The White House responded to Ladapo’s announcement during a media briefing later Monday afternoon.
“It’s deeply disturbing that there are politicians peddling conspiracy theories out there and casting doubt on vaccinations when it is our best tool against the virus and the best tool to prevent even teenagers from being hospitalized,” press secretary Jen Psaki said.
Sonja Rasmussen, a pediatrician and epidemiologist at the University of Florida, said in an interview that she did not support the state’s recommendation. She noted that the American Academy of Pediatrics recommends COVID-19 vaccines for eligible children and adolescents 5 years of age or older.

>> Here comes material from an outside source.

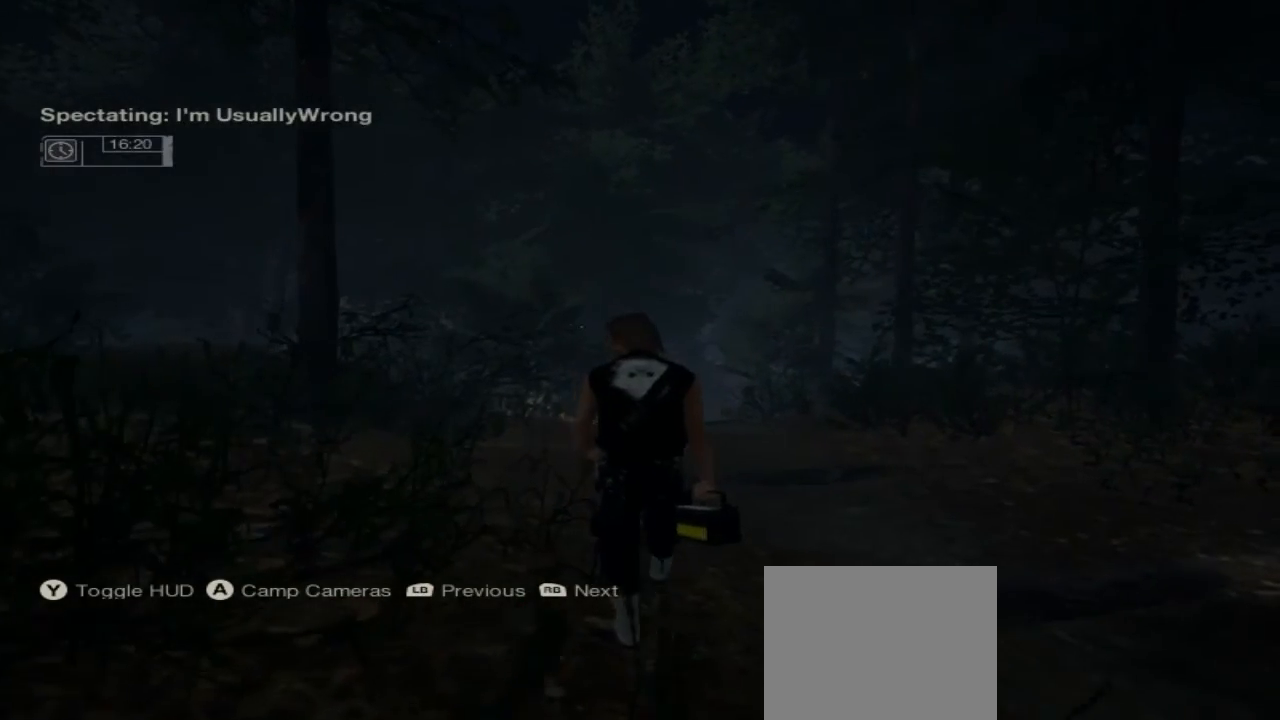
{"buttons": [], "left_stick": "center", "right_stick": "center", "events": [[67, "right_stick", "center"]]}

“Children are at lower risk than adults but they’re certainly not at no risk,” Rasmussen said. “We have a safe and effective vaccine with a very low risk of adverse outcomes.”
Rasmussen noted that children have not been immune to hospitalization from COVID-19, and many have experienced so-called “long COVID.” The CDC has found that unvaccinated 12-to-17-year-olds are more than twice as likely to have been hospitalized from COVID-19 than those who are fully vaccinated.

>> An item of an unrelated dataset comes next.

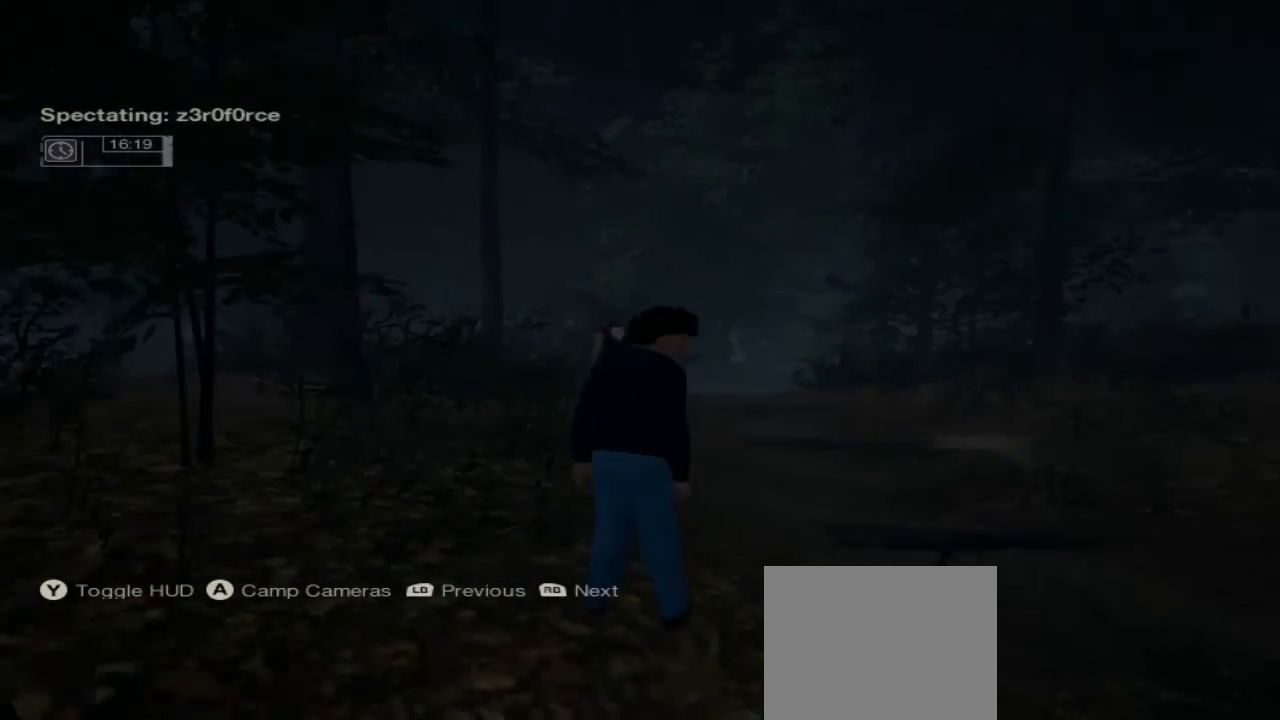
{"buttons": [], "left_stick": "center", "right_stick": "center", "events": []}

And a 2020 survey from the United Kingdom Office of National Statistics estimated more than 1 in 10 children experience COVID symptoms 5 weeks after infection.
Rasmussen disputed the panelists’ contentions related to the safety of the vaccines. For example, she pointed to a December study published in the Journal of the American Medical Association that showed that the risk of myocarditis in children is relatively low — 70 cases per million vaccine doses in boys aged 12 to 15. Those cases of myocarditis were largely milder than instances of that heart condition brought on by viruses like COVID-19, the study noted.

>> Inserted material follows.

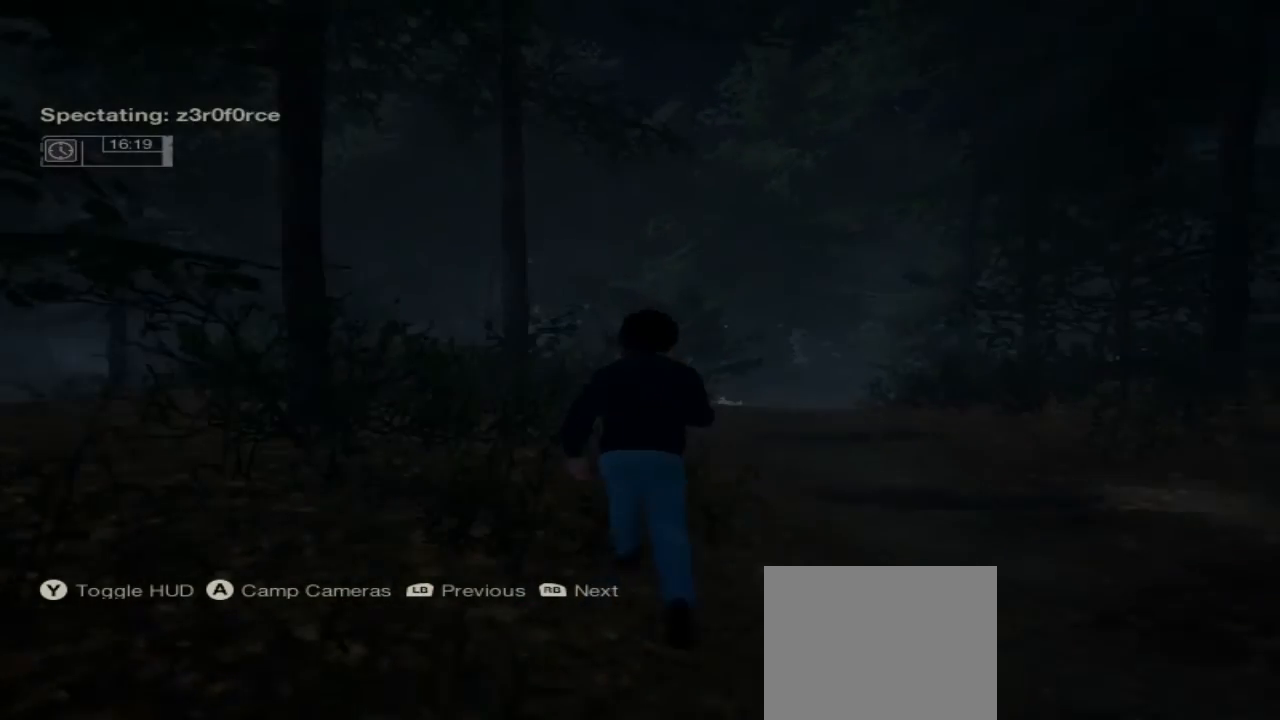
{"buttons": [], "left_stick": "center", "right_stick": "center", "events": []}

She noted that much about the virus remains uncertain. For example, it’s unclear how long the vaccines offer peak protection. Kids may need boosters at some point, Rasmussen said.
But Rasmussen said the vaccines are safe and effective. If parents have questions, they should consult their family doctor, she said.
Ladapo and the other panelists on Monday derided the experts and government officials that have pushed for vaccine mandates and closures, even in the early days of the pandemic.
“I still remember very clearly when people were telling us, including a lot of people with a lot of degrees (who) were telling us, ‘15 days to stop the spread,’ ” Ladapo said, referencing the Trump administration’s campaign in March 2020 encouraging people who were medically vulnerable or who felt sick to stay home to combat the coronavirus. “These people had no idea what they were talking about.”
He said now, people in power “want us to forget that their choices that they made for everyone were the wrong choices that basically led to no appreciable benefit.”
Times staff writers Ian Hodgson and Romy Ellenbogen, as well as Miami Herald Washington reporter Bryan Lowry, contributed to this report.